Gary Dahl, a Northfield native and ARC health expert, said he hopes to procure visas today in his hometown of Bangkok, Thailand, so he and an infectious-disease specialist can get into Myanmar to assess the chaos.
That won't be easy. Myanmar's military regime is heavily bureaucratic and bristles at help from the United States, which has placed economic sanctions on the South Asian government. The Myanmar regime is even limiting the spread of media images of the storm's devastation.
"We can only hope the visas come through, and then we don't even know how they'll get in -- it might be only accessible by boat," ARC spokeswoman Therese Gales said.
Sleepless nights
In North St. Paul, Myint Myint Thu anxiously awaited word from her parents, three sisters and her brother. They still live in the house where she grew up -- a riverside wooden structure with a corrugated metal roof in the delta town of Kyait Lat.
"I cannot even think of sleeping," she said. "I want to do something."
Along with her husband, Aung Koe, Thu left what was then known as Burma when the military government seized control in the late 1980s.
As many as 5,000 exiles, including several recent ethnic Karen refugees, have resettled in Minnesota. Last summer, they organized the Community Improvement and Development (CID) nonprofit group. They hoped to help newcomers from Myanmar adjust to life in Minnesota.
Now they're scrambling to help raise money.
"We're trying to find who is on the ground at the moment so we can channel our funds to get to the people really affected by the storm," said Myo Nyunt, a St. Paul consultant who came here in 1999.
He said he fears the Myanmar government will siphon off funds "for their own personal needs."
In the midst of the disaster relief, Myanmar's leaders have decided to move forward with an election in most of the country this month on a military-backed constitution that Nyunt and other expatriates oppose.
"Through cronyism and other issues, they are no longer accountable," he said.
Their local CID group plans to work through U.S.-based Buddhist monks to identify Myanmar monasteries sheltering cyclone victims so relief money can be sent directly to where it's needed most.
They also hope to buy kerosene cookstoves in Bangkok, and take them across the border. Nyunt's daughter, Thet, an English teacher near the Thai-Myanmar border, has been in touch and is ready to help.
"Bureaucracy is one obstacle because the military structure is very centralized in its decisionmaking, and that might even slow things such as visas," said Tun Myint, a Myanmar native and visiting professor of political science and international relations at Carleton College in Northfield, Minn.
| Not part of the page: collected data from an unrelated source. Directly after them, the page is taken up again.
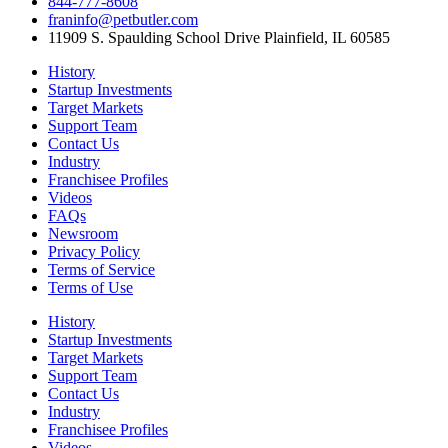
844-777-8608
franinfo@petbutler.com
11909 S. Spaulding School Drive Plainfield, IL 60585
History
Startup Investments
Target Markets
Support Team
Contact Us
Industry
Franchisee Profiles
Videos
FAQs
Newsroom
Privacy Policy
Terms of Service
Terms of Use
History
Startup Investments
Target Markets
Support Team
Contact Us
Industry
Franchisee Profiles
Videos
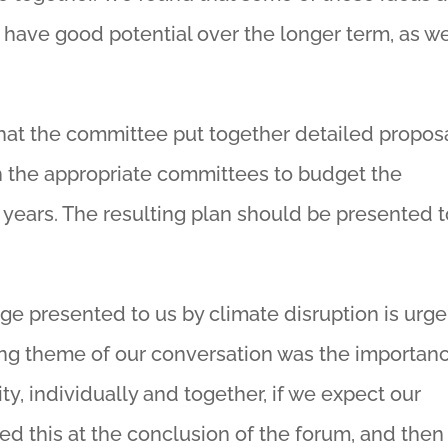
 have good potential over the longer term, as w
hat the committee put together detailed propos
h the appropriate committees to budget the
 years. The resulting plan should be presented t
ge presented to us by climate disruption is urge
ing theme of our conversation was the importan
y, individually and together, if we expect our
med this at the conclusion of the forum, and then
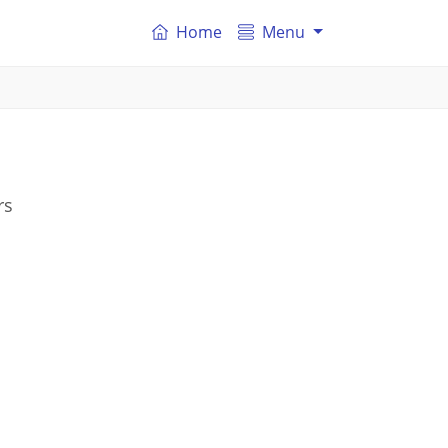
Home
Menu
rs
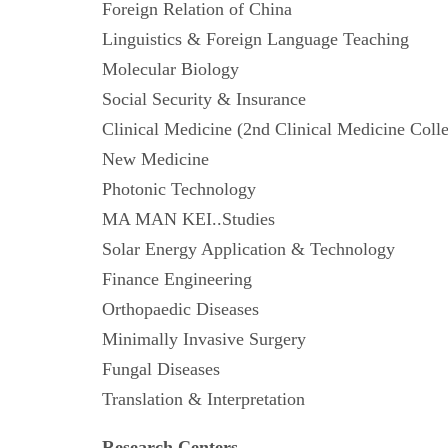
Foreign Relation of China
Linguistics & Foreign Language Teaching
Molecular Biology
Social Security & Insurance
Clinical Medicine (2nd Clinical Medicine 
New Medicine
Photonic Technology
MA MAN KEI..Studies
Solar Energy Application & Technology
Finance Engineering
Orthopaedic Diseases
Minimally Invasive Surgery
Fungal Diseases
Translation & Interpretation
Research Centers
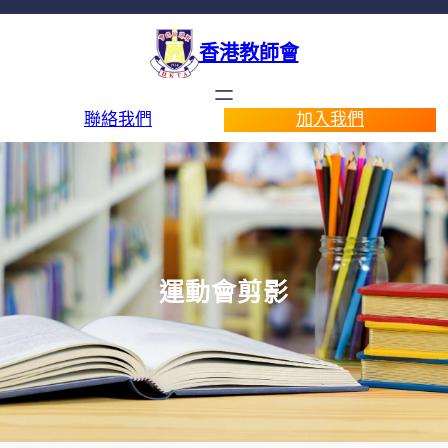
香港教師會
聯絡我們
加入我們
運動會剪影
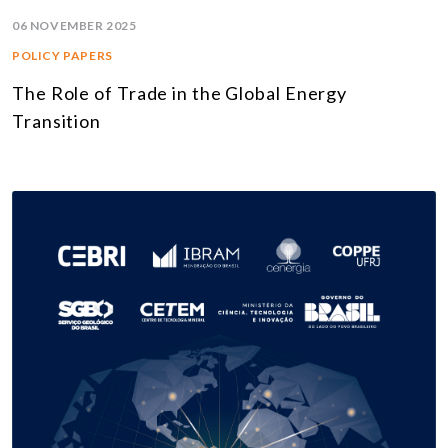
06 NOVEMBER 2025
POLICY PAPERS
The Role of Trade in the Global Energy
Transition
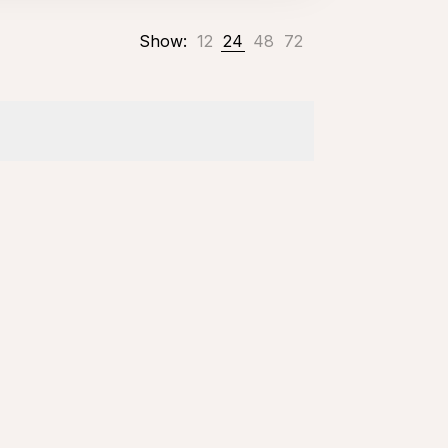
Show:
12
24
48
72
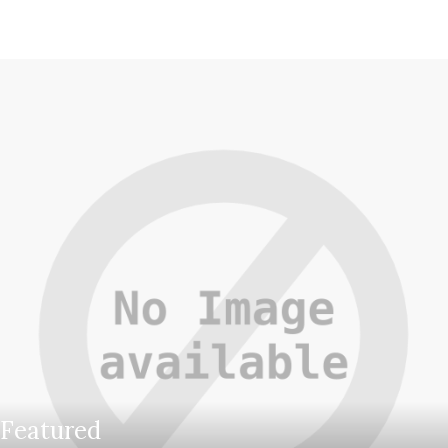
Featured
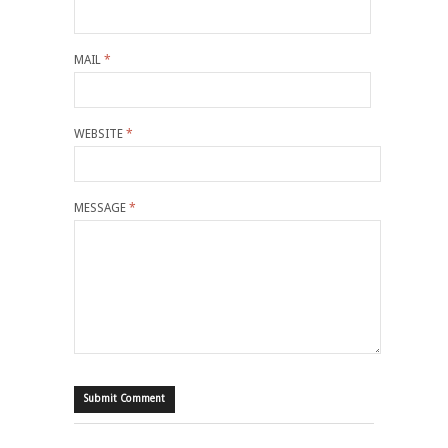
MAIL
*
WEBSITE
*
MESSAGE
*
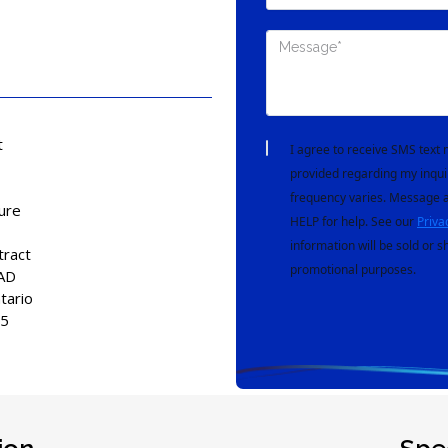
t
I agree to receive SMS tex
provided regarding my inqui
frequency varies. Message a
ure
HELP for help. See our
Priva
information will be sold or s
tract
promotional purposes.
AD
tario
15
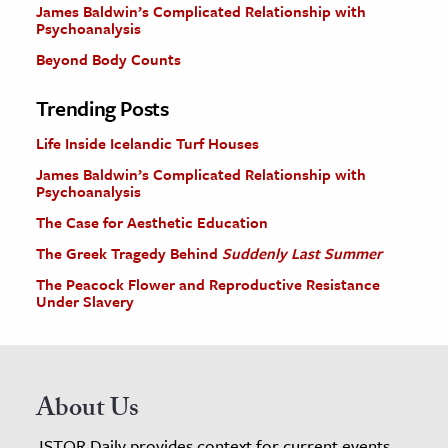
James Baldwin’s Complicated Relationship with
Psychoanalysis
Beyond Body Counts
Trending Posts
Life Inside Icelandic Turf Houses
James Baldwin’s Complicated Relationship with
Psychoanalysis
The Case for Aesthetic Education
The Greek Tragedy Behind
Suddenly Last Summer
The Peacock Flower and Reproductive Resistance
Under Slavery
About Us
JSTOR Daily provides context for current events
"The aid has to be really strategic," he said.
He was relieved to receive word that his five brothers are safe in the capital city of Yangon (formerly Rangoon).
"Problems with the infrastructure and road systems might make the area only accessible by boat and airlifting helicopters," he said. "The price of household items such as rice has increased six times in four days, and the condition of the drinking water and lack of electricity are grave concerns."
Back at the Minneapolis office of the American Refugee Committee, the detail work is daunting. Because Myanmar is under U.S. sanctions, items such as insurance coverage for staffers need special permission from the Treasury Department.
But the group, established in 1979, is ready for the worst -- as always. When the tsunami hit South Asia in December 2004, ARC launched a fishing-boat restoration project. With a $1 million grant from the foundation created by former Presidents George Bush and Bill Clinton, ARC's efforts were lauded worldwide.
Unlike groups that swoop into disaster areas and impose answers, ARC workers insist on assisting groups already in place. More than 90 percent of its 2,000 worldwide staff members are refugees or locally based aid workers.
"It's still early to know how we'll respond," Gales said. "But our landmark is to work with those on the ground to fill the gaps and not step on anyone's toes or duplicate other group's efforts."